International legislative, political and ethical pressures have been growing to limit the use of chromates and find viable commercial alternatives. New regulations for the control of chromate dust have lowered the safe exposure levels to five parts per million, a level that can easily be exceeded in the production of paints and the removal of coatings during refurbishment. Exposure levels must be closely monitored, and individuals who handle chromium products have to create multiple systems to prevent these new limits from being reached.
Ongoing development work has come up with an increasingly sophisticated and effective range of chromate-free alternatives to hexavalent chromium compounds, such as strontium chromate. However, even the best systems cannot completely replace the use of chromates. They still require chromated pretreatments or metal preparation to control corrosion, and they generally do not offer the same flexibility in use and application as chromated products. Consequently, these products have not been widely used or commercially successful. Lacking a suitable alternative, many companies have simply minimized their use of chromates wherever possible and resigned themselves to the significant challenges and expense of dealing with the associated regulations.
A "Universal" SolutionChromated pigments are “universal” in the sense that they can be used in multiple resin systems with excellent results. In contrast, non-chromate pigments typically are specific to the resin system and are affected by factors such as pretreatments and substrate and environmental conditions. This limitation has delayed technological improvements in chromate-free coatings.
Recently, a new technology based on magnesium has been developed that offers a promising solution. Magnesium has many distinct advantages over previous chromate replacement technologies. It is a common, safe, naturally occurring element (one of the most abundant elements on earth), and no known health, safety or environmental issues are associated with its use. Magnesium-based coatings also offer high performance. Magnesium pigmentation works under the same conditions as chromate, in that it is not specific to the resin system or the metal it is intended to protect. For coatings manufacturers, this characteristic means that a single magnesium pigment can be used in multiple formulations rather than having to use different pigments for each formula or end use. For the aerospace sector, where many airplane parts are composed of different alloys of aluminium and other metals, such as titanium or even steel, a single magnesium formulation will protect all of these substrates. Few of the other non-chromate corrosion inhibiting pigments have this capability.

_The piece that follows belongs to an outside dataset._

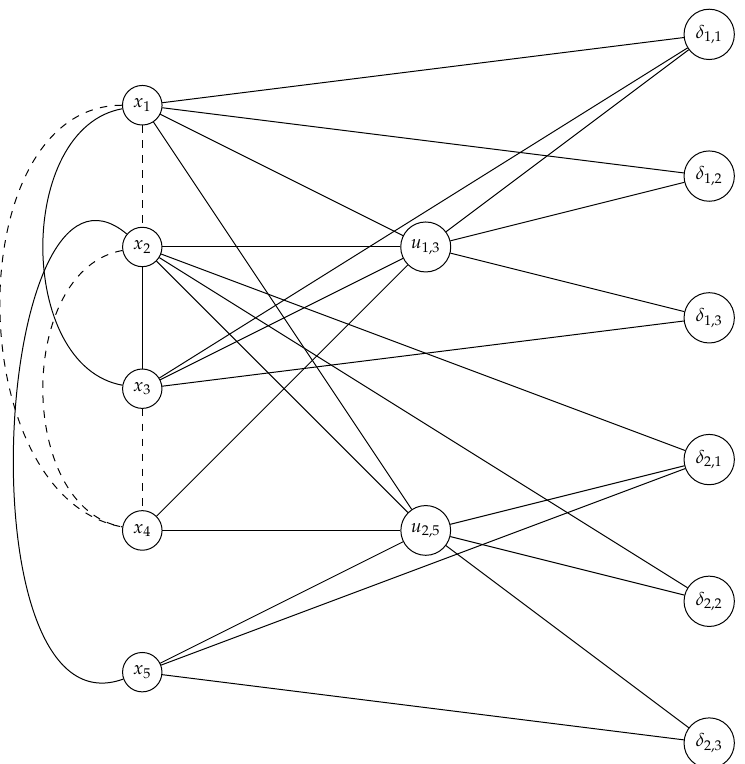
Figure 6. The derived graph for solving Example 1 using GVS with substitutions x 1 x 3 = u 1,3 and x 2 x 5 = u 2,5 . The vertices of this graph are the variables from the problem, x i for i the substitution variables, u 1,3 and u 2,5 , and the three δ c , k variables needed per substitution. The solid edges correspond to the edges induced by the substitution, which correspond to products of two monomials in the Equations (12)–(14). The dashed edges represent the two variable terms from the expansion of the 3-SAT clauses that are not involved in substitutions. The maximum degree of this graph is 8, thus the unitary circuit depth for one layer of QAOA is 9 or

There are cost-saving benefits for magnesium-based paints, as well. To begin with, totally chromate-free systems mean that applicators will not have to bear the financial burden of air supply and inhalation monitoring to meet their new legal obligations. Additionally, testing has provided early indications that magnesium primers will deliver savings in coatings weight over current primers. This weight savings can affect both fuel costs and emissions levels, which are both particularly sensitive issues for operators in 2007. Weight reduction is high on the list of needs by the OEMs and airlines; a coating that not only is chromate-free but also reduces aircraft weight is a win-win.

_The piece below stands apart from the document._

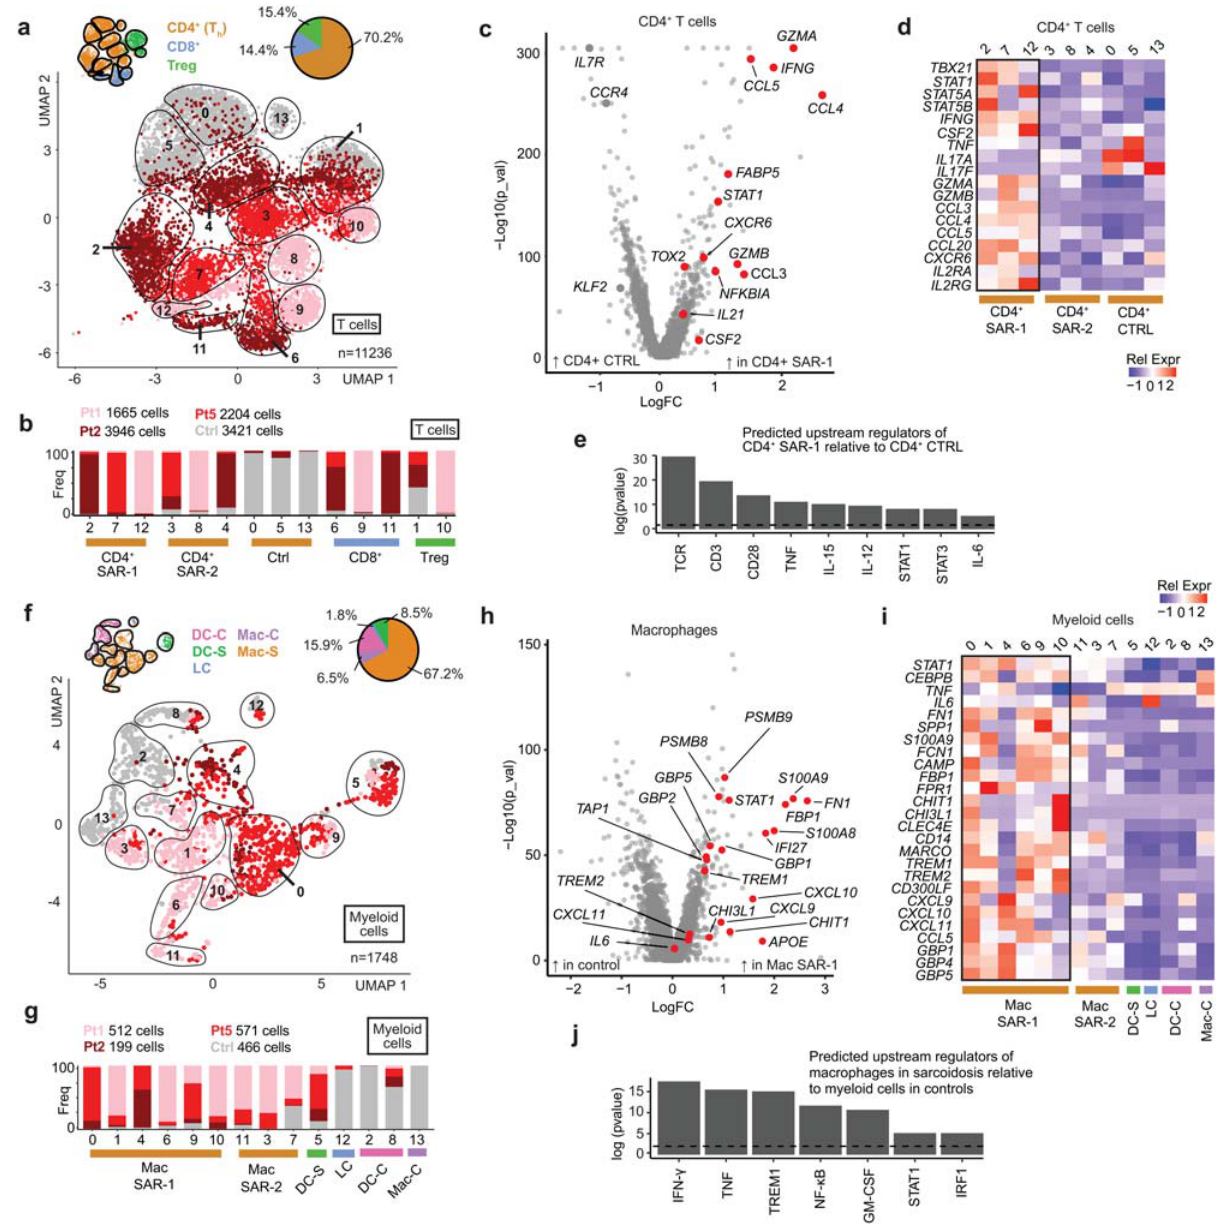
Fig. 4 IFN- γ produced by Th1 polarized CD4 + T cells activates macrophages in cutaneous sarcoidosis. a UMAP projection of scRNA-seq data showing T cell clusters in sarcoidosis (shades of red) compared to healthy controls (grey). b Histograms showing contribution of each condition (sarcoidosis: shades of red, grey: controls) to each T cell cluster. c Volcano plot showing the most differentially expressed genes between CD4 + SAR-1 (clusters 2,7,12) versus CD4 + CTRL (clusters 0,5), corresponding to Fig. 4a. p value determined using Wilcon Rank-Sum test, two-tailed. d Heatmap showing expression of selected transcripts in CD4 + FOXP3 - T cell clusters. e Histogram showing selected predicted upstream regulators of CD4 + SAR-1 clusters (2,7,12) versus CD4 + CTRL clusters (0, 5) as determined by IPA. Signi fi cance cutoff of p < 0.001 is shown by a dotted horizontal line and determined using Fisher exact test, right-tailed. f UMAP projection of scRNA-seq data showing myeloid cell clusters in sarcoidosis (shades of red) compared to healthy controls (grey). g Histograms showing contribution of each condition (sarcoidosis: shades of red, grey: controls) to each myeloid cluster. h Volcano plot showing the most differentially expressed genes between Mac SAR-1 (clusters 0,1,4,6,9,10) versus control myeloid (clusters 2,8,13). p value determined using Wilcon Rank- Sum test, two-tailed. i Heatmap showing expression of selected transcripts in myeloid clusters. j Histogram showing selected predicted upstream regulators in Mac SAR-1 and Mac SAR-2 (clusters 0,1,3,4,6,7,9,10,11) versus myeloid cells in controls (clusters 2,8,13) as determined by IPA. Signi fi cance cutoff of p < 0.001 is shown by a dotted horizontal line, as determined using Fisher exact test, IFN- γ -activation is conserved across sarcoidosis . Together, data from bronchoalveolar lavage (BAL) fl uid from 4 patients with sarcoidosis 29 and compared to 10 healthy control patients 30 . these data strongly implicated IFN- γ derived from an aberrant Of 55,908 total cells, 4,621 were T cells (Fig. 5a – e). Although T h 1 response as a key driver of sarcoidosis in skin. Next, we recovery of T cells in the sarcoidosis samples appeared sub- evaluated whether a similar population of CD4 + T cells could also optimal, we observed that similarly to the skin, in BAL the be identi fi ed in pulmonary sarcoidosis. We analyzed scRNAseq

A Commercial EffortThe evidence for magnesium-based coatings has been building, thanks to pioneering technology-based research at North Dakota State University (NDSU). Dr. Gordon Bierwagon, a professor in the Department of Coatings and Polymeric Materials at NDSU who has been developing technology for metal substrates common to the international aerospace industries, has been looking at the use of magnesium metal as a corrosion inhibiting pigment for more than five years.

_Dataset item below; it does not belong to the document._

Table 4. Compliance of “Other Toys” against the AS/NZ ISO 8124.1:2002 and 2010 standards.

Through the efforts of Bierwagon and other researchers, NDSU now has multiple patents on the use of magnesium. To commercialize this technology, NDSU has entered into a licensing agreement with Akzo Nobel Aerospace Coatings (ANAC) that will allow ANAC to exercise the patents and to continue research and development in magnesium coatings and related areas.
The focus of ANAC’s research, which is being carried out with various industry partners under nondisclosure agreements, is to bring to the aerospace market a corrosion control coating system that is 100% chromate-free and that also meets or exceeds the protective capabilities of traditional chromate systems. The company has already developed a promising magnesium-rich primer (MgRP) that can be applied to metal substrates after following current commercial cleaning processes. No conversion/intermediate coatings are necessary. This feature equates to large savings in time and labor costs.
Extensive testing in ANAC laboratories, at numerous military corrosion laboratories, and by commercial aircraft producers has proven the success of the new system. The MgRP consistently performs at levels equal to or higher than conventional chromate systems in preventing corrosion on aluminium and other metals. Based on these test results, documents for the first qualifications are expected to be submitted within the next three months so that the coating can become a qualified product at key OEMs and government approval authorities. It is likely that magnesium-based coatings will receive the necessary approvals/Qualified Product List (QPL) listings during 2007 and will be on the market before the end of the year.